That's exactly my point. If she's just a friend and you've gone this long not talking to her, what's the big deal leaving it now? I was upset when I found out, obviously, and demanded he defriend her. He didn't respond well. He just doesn't to demands. I have a feeling she was pouring her heart out to him about her marriage, which is a no no. He promises he said nothing about our marriage and swears on his life that he never badmouths me and I believe it. 

I'm about to start screaming, believe me!




laelsmom said:


> you said she is pushing boundaries. This may be true, but it is up to him, not her, to break this off. Afterall he is married to you, not her. Two hours on phone with her?
> 
> its his responsibilty to keep the vows he made to you, Im assuming since your married you have promised to be true only to each other.
> 
> he tells you she is 'just a friend'..right? you should be his primary and number one concern, not a 'facebook friend'...
> if he remains insistent about carrying on with her, then its up to you I guess, how much your willing to tolerate.
> i believe you when you say he loves you, but he needs to DEMONSTRATE that towards you. It should be easy as pie to get off the darn computer and turn towards you...
> if he refuses to, then you have some thinking to do. You cannot force him to stop engaging with her, all you can do is let him know how much it hurts you.

> [DIRECTIONS]
1 – In the forum thread, what did the poster demand of him after finding out?
2 – Echo the forum thread word for word, everything from "That's exactly my" down to "phone with her?".

> [INFORMATION SUPPLIED]
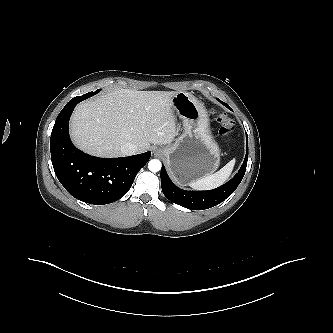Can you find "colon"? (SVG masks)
I'll return each mask as SVG.
<instances>
[{"mask_svg":"<svg viewBox=\"0 0 333 333\" xmlns=\"http://www.w3.org/2000/svg\"><path fill=\"white\" fill-rule=\"evenodd\" d=\"M217 120L221 123V134L229 136L236 130L235 122L224 112H216Z\"/></svg>","mask_w":333,"mask_h":333,"instance_id":"1","label":"colon"}]
</instances>
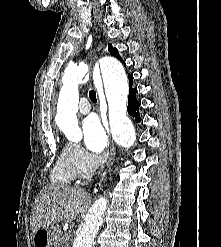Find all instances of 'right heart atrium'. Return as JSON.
Wrapping results in <instances>:
<instances>
[{
    "label": "right heart atrium",
    "mask_w": 221,
    "mask_h": 247,
    "mask_svg": "<svg viewBox=\"0 0 221 247\" xmlns=\"http://www.w3.org/2000/svg\"><path fill=\"white\" fill-rule=\"evenodd\" d=\"M64 149L68 162L76 176L84 175L91 170V158L79 144L68 143Z\"/></svg>",
    "instance_id": "1"
}]
</instances>
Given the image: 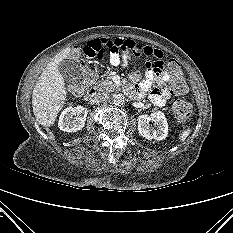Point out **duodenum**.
<instances>
[{
  "mask_svg": "<svg viewBox=\"0 0 233 233\" xmlns=\"http://www.w3.org/2000/svg\"><path fill=\"white\" fill-rule=\"evenodd\" d=\"M97 90L95 87H88L83 91V96L87 100H91L95 97ZM130 93V92H129Z\"/></svg>",
  "mask_w": 233,
  "mask_h": 233,
  "instance_id": "1",
  "label": "duodenum"
}]
</instances>
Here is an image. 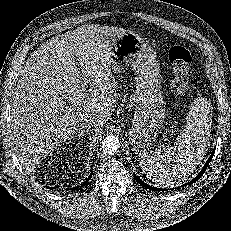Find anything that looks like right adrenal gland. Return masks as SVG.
Listing matches in <instances>:
<instances>
[{"instance_id":"1","label":"right adrenal gland","mask_w":231,"mask_h":231,"mask_svg":"<svg viewBox=\"0 0 231 231\" xmlns=\"http://www.w3.org/2000/svg\"><path fill=\"white\" fill-rule=\"evenodd\" d=\"M86 133H87L86 130L80 129V131H78V134L75 135V136H72L71 138H76L77 140H80V138L83 137V136H85ZM78 142H80V141H78Z\"/></svg>"}]
</instances>
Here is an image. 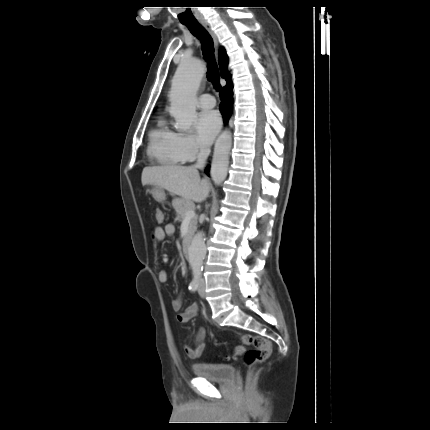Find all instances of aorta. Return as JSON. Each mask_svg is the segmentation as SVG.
Masks as SVG:
<instances>
[{"label":"aorta","mask_w":430,"mask_h":430,"mask_svg":"<svg viewBox=\"0 0 430 430\" xmlns=\"http://www.w3.org/2000/svg\"><path fill=\"white\" fill-rule=\"evenodd\" d=\"M204 64L197 59H185L178 66L169 92L170 114L175 128L187 131L197 118L196 94L204 75ZM232 137L229 131L222 132L216 140L210 175L216 184H221L228 172ZM206 255L205 235L198 232L189 247L188 261L194 273H199Z\"/></svg>","instance_id":"obj_1"}]
</instances>
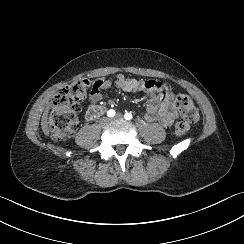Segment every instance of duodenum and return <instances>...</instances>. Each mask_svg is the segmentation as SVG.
Masks as SVG:
<instances>
[{
    "label": "duodenum",
    "instance_id": "duodenum-1",
    "mask_svg": "<svg viewBox=\"0 0 244 244\" xmlns=\"http://www.w3.org/2000/svg\"><path fill=\"white\" fill-rule=\"evenodd\" d=\"M103 111H104V108L103 107L97 106L95 108V110L93 111V114H94L93 119L96 118L98 115H101L103 113Z\"/></svg>",
    "mask_w": 244,
    "mask_h": 244
}]
</instances>
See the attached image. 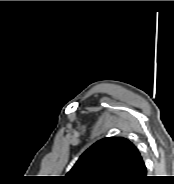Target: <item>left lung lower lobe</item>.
I'll return each instance as SVG.
<instances>
[{
	"mask_svg": "<svg viewBox=\"0 0 174 184\" xmlns=\"http://www.w3.org/2000/svg\"><path fill=\"white\" fill-rule=\"evenodd\" d=\"M146 173H147L146 167L144 165L141 156L139 155L133 170L132 178L129 180L127 184H144L148 178L146 176Z\"/></svg>",
	"mask_w": 174,
	"mask_h": 184,
	"instance_id": "obj_1",
	"label": "left lung lower lobe"
}]
</instances>
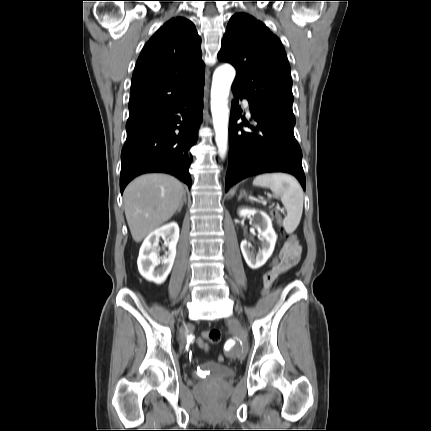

> [OUTPUTS BY TASK]
1 – That he defriend her.

2 –
That's exactly my point. If she's just a friend and you've gone this long not talking to her, what's the big deal leaving it now? I was upset when I found out, obviously, and demanded he defriend her. He didn't respond well. He just doesn't to demands. I have a feeling she was pouring her heart out to him about her marriage, which is a no no. He promises he said nothing about our marriage and swears on his life that he never badmouths me and I believe it. 

I'm about to start screaming, believe me!




laelsmom said:


> you said she is pushing boundaries. This may be true, but it is up to him, not her, to break this off. Afterall he is married to you, not her. Two hours on phone with her?